Вошел долговязый парикмахер в белом халате и, согнувшись, приложился к моей щеке с другой стороны. “У нас всего полчаса”, – сказал он гримерше. “Неужели нельзя обойтись париком?” – недовольно поинтересовалась она. “У Орловой не было парика. Парик Викентий Петрович забракует”. – “Ты мне будешь мешать”. Он пожал плечами. “Подожди, дай мне хоть тон наложить”, – сдалась гримерша. Они оба были заняты мною и в то же время меня как будто не замечали. Только я об этом подумала, как гримерша посмотрела мне в глаза. “Носик вам придется изменить – это раз. И прибавить вам годков.”

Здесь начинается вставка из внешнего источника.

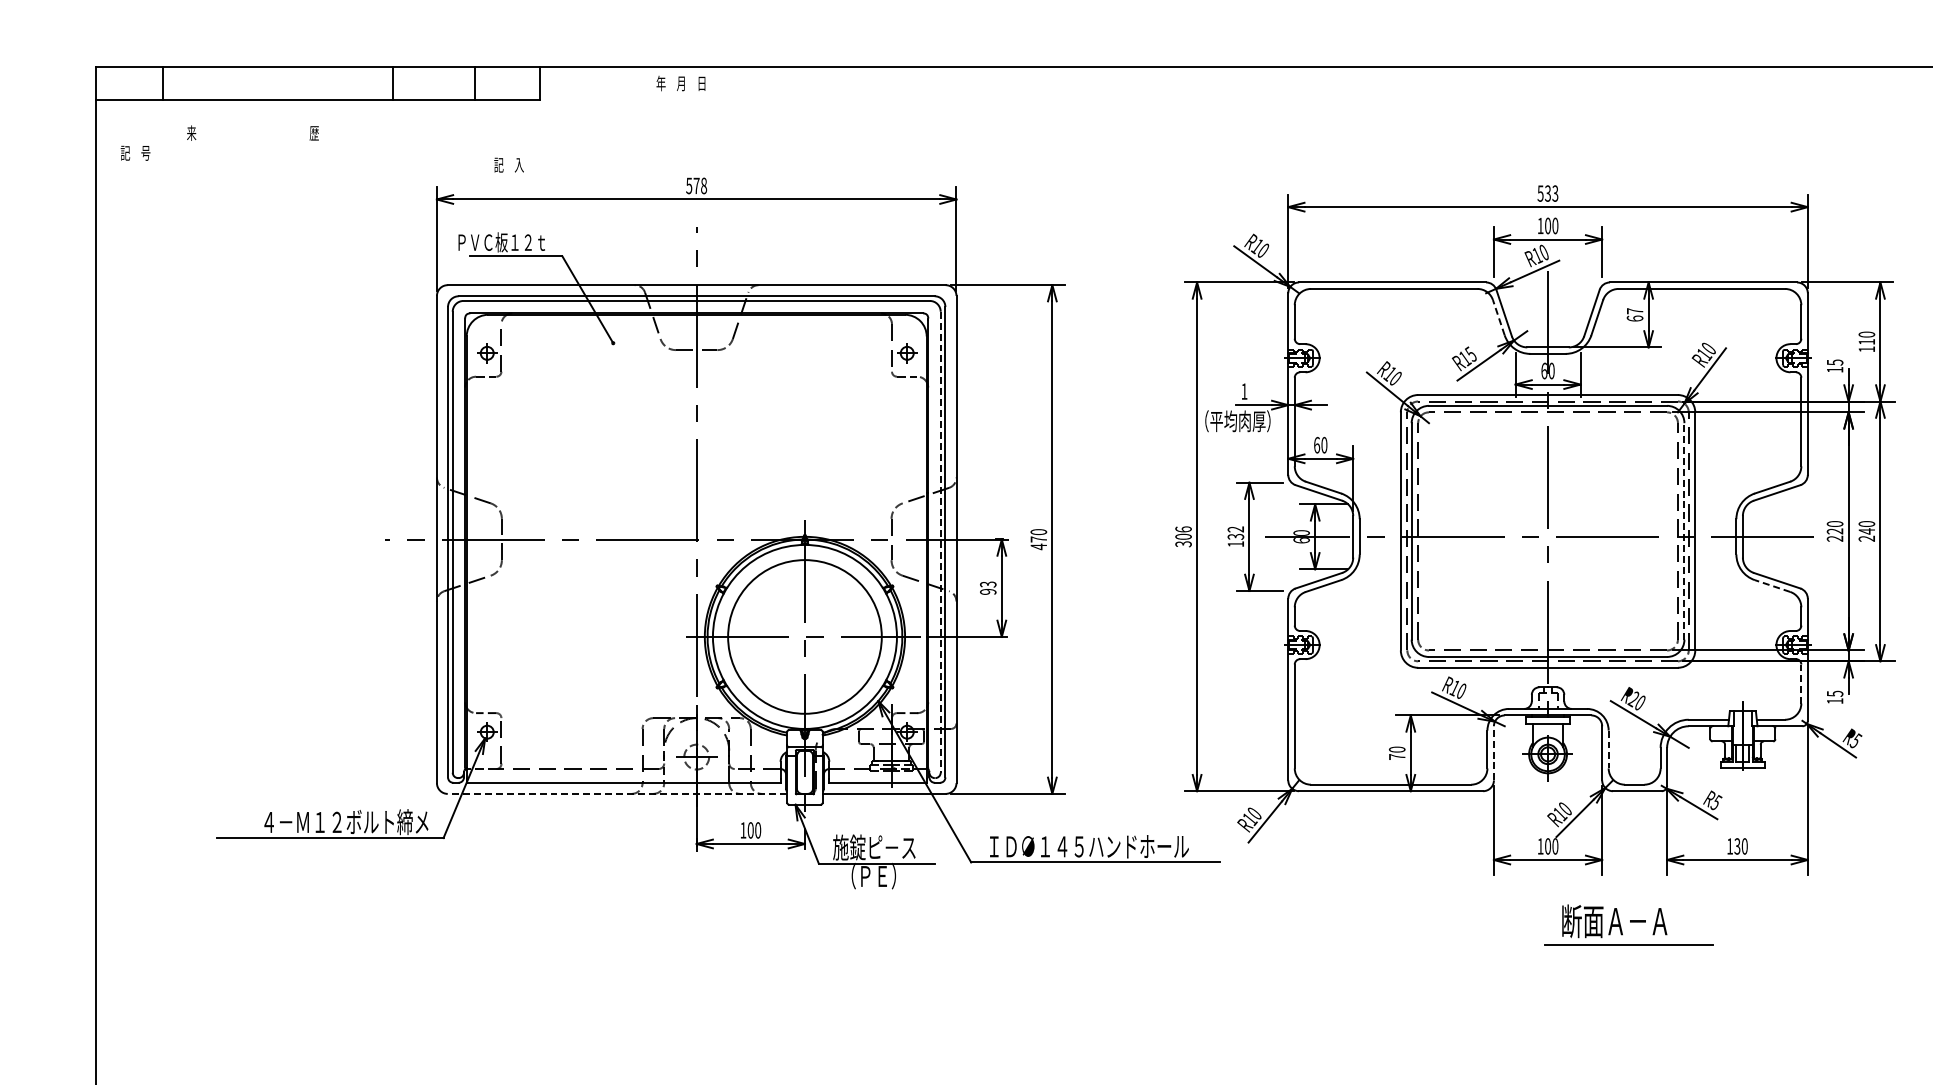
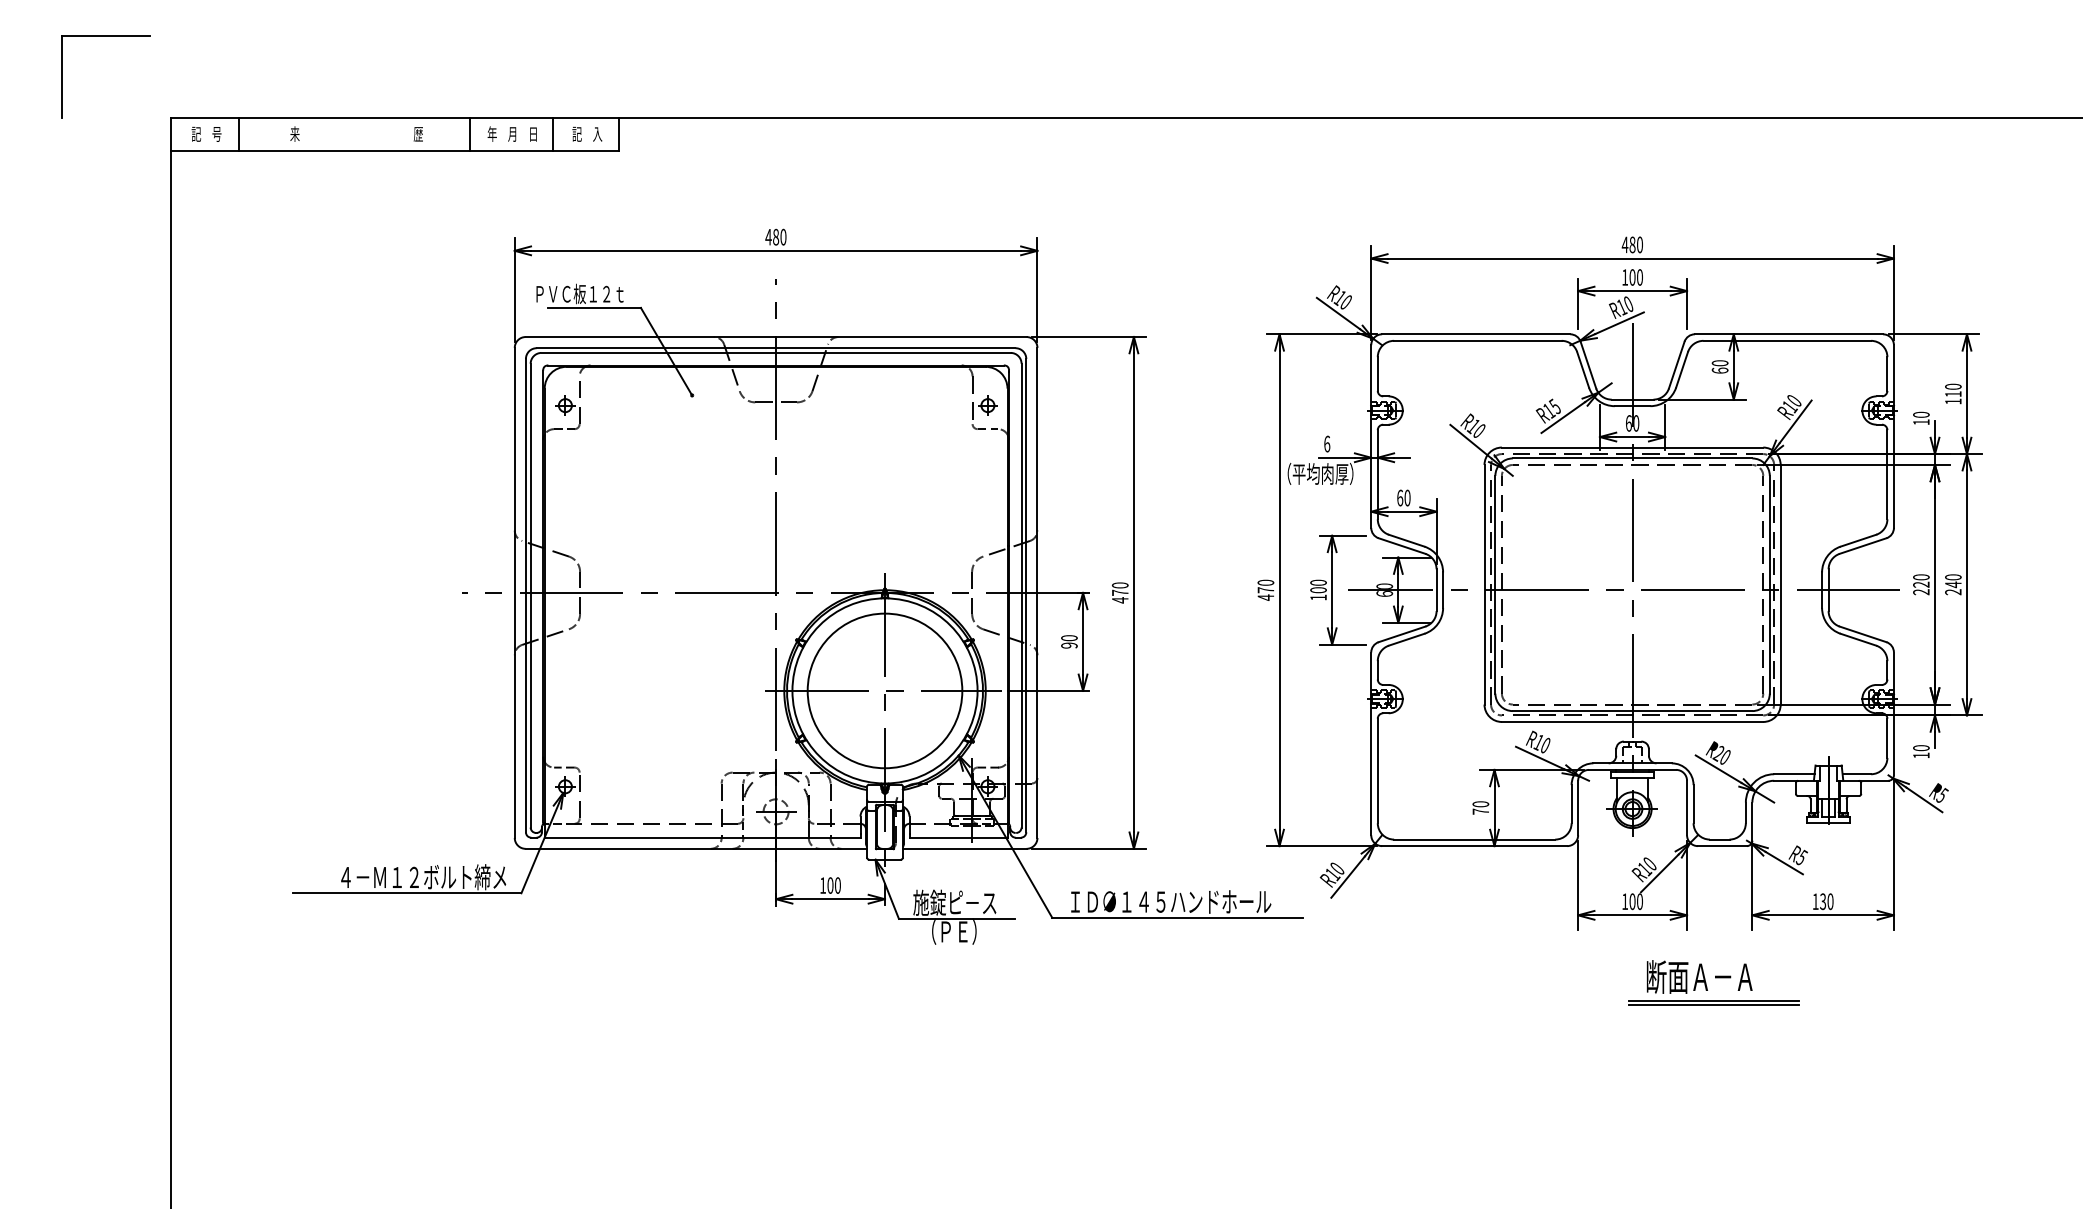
text: (680, 82) -> (511, 133), moved
text: (252, 132) -> (356, 133), moved
text: (135, 152) -> (206, 133), moved
text: (509, 164) -> (587, 133), moved
text: (696, 185) -> (775, 236), 578 -> 480
text: (1546, 193) -> (1631, 244), 533 -> 480
text: (1634, 311) -> (1719, 363), 67 -> 60
line: (1499, 317) -> (1583, 369), dashed -> solid
text: (1835, 362) -> (1921, 414), 15 -> 10
text: (1244, 390) -> (1327, 443), 1 -> 6
line: (1684, 531) -> (1769, 584), dashed -> solid
text: (1235, 533) -> (1318, 586), 132 -> 100
text: (1183, 536) -> (1265, 589), 306 -> 470
line: (940, 542) -> (1021, 595), dashed -> solid
text: (988, 584) -> (1069, 638), 93 -> 90
line: (1772, 585) -> (1858, 639), dashed -> solid
line: (1801, 684) -> (1887, 738), dashed -> solid
text: (1835, 694) -> (1921, 748), 15 -> 10
line: (1608, 749) -> (1693, 804), dashed -> solid
line: (1494, 752) -> (1578, 807), dashed -> solid
line: (617, 793) -> (696, 848), dashed -> solid
line: (1628, 949) -> (1713, 1005), added

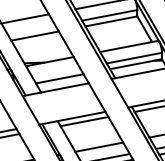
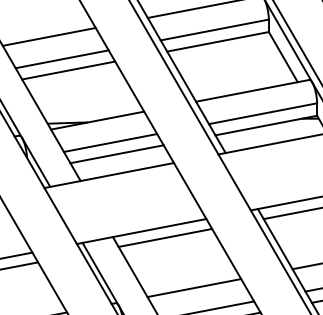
line: (31, 29) -> (61, 57), added
line: (56, 72) -> (110, 141), added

Гримерша бросилась в наступление на мое лицо. Она месила его, разминала кожу, похлопывала меня по щекам, втирала крем. Из-за ее мелькающих рук я почти ничего не видела. Парикмахер приступил ко мне после ее слов: “Основа есть…” – и в мгновение ока покрыл мою голову разнокалиберными бигуди. Как только последняя прядь моих волос завернулась в узелок надо лбом, гримерша, уже давно стоя наготове с полоской лейкопластыря, пришлепнула ее к моему носу, подтянув его так, что он сделался курносым. “Наморщите лобик, – сказала она. – Нет, больше, я должна вас состарить”. Парикмахер закурил за моей спиной и развалился в соседнем кресле перед зеркалом с выключенными лампами. Обмакнув кисточку, гримерша принялась наносить грубые мазки вдоль образовавшихся с помощью моих усилий морщин.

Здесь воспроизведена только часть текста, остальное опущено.